= Jacques Fontanille =

French semiotician

Jacques Fontanille (born 1948) is a French semiotician. He has authored or co-authored ten books and a number of articles or book chapters whose topics span theoretical semiotics, literary semiotics, and semiotics of the visual.

==Career==
A former student and collaborator of the founder of the Paris School of Semiotics, Algirdas Julien Greimas, Fontanille is one of the main continuators of Greimas' research program as he collaborated with him in his last published works, and assisted him in the administering and organizing of the Inter-Semiotic seminar at the École des Hautes Études en Sciences Sociales (EHESS) in Paris. After Greimas' death, the course continued under Fontanille's mantle until it became his own seminar at the Institut Universitaire de France.

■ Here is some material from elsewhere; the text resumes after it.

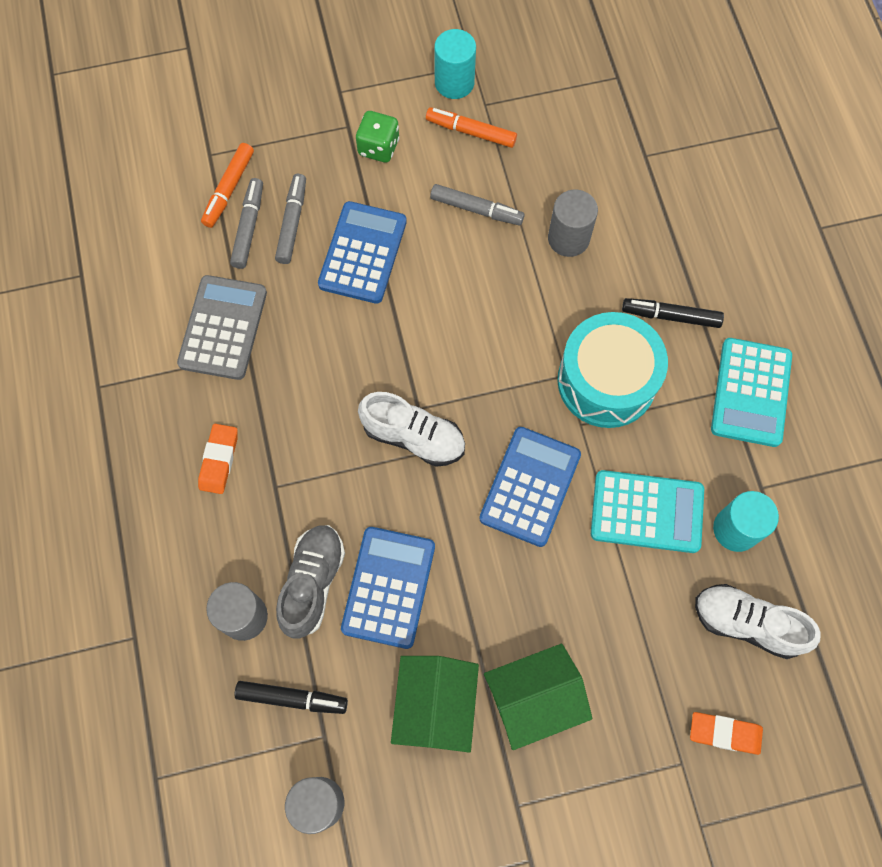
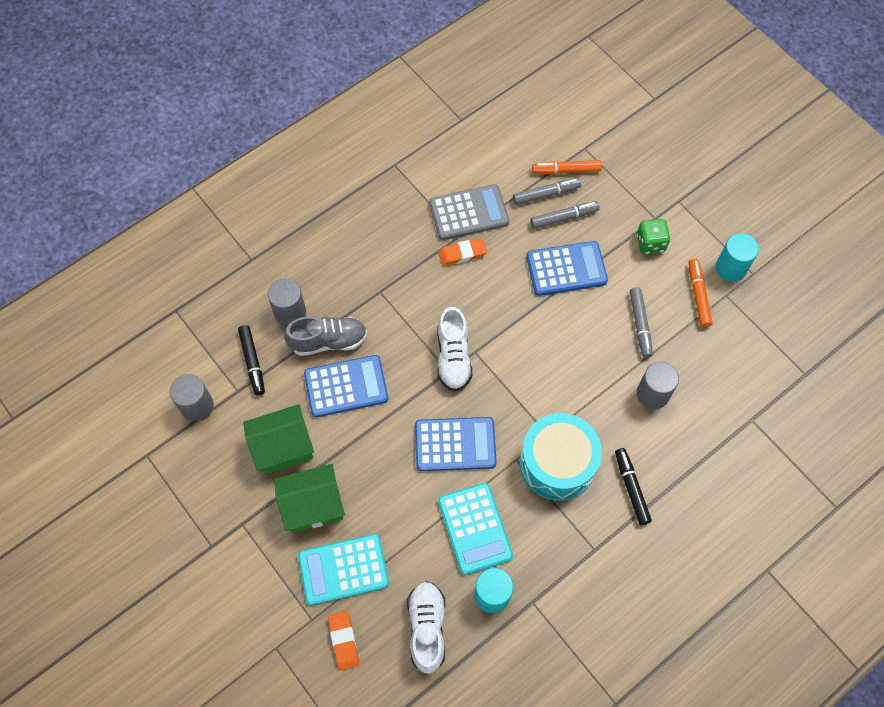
camera: 65 degrees right, 5 degrees down
(219, 460) = (381, 252): orange eraser -> orange eraser (462, 254)
(533, 699) = (313, 506): green house -> green house turned 60 degrees counterclockwise
(750, 392) = (602, 567): turquoise calculator -> turquoise calculator (343, 569)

Fontanille is former Président (2005–2019) at the Université de Limoges in France, where he teaches courses in Linguistics, Semiotics, Stylistics, and Rhetoric. He is a Senior Member of the Institut Universitaire de France. With Greimas, Fontanille elaborated a semiotics of the passions. With Claude Zilberberg, he developed a tensive semiotics. His most recent books include Sémiotique du discours (2003) translated into English as The Semiotics of Discourse in the Berkeley Insights in Linguistics and Semiotics Series (2006), and Soma et séma (2004).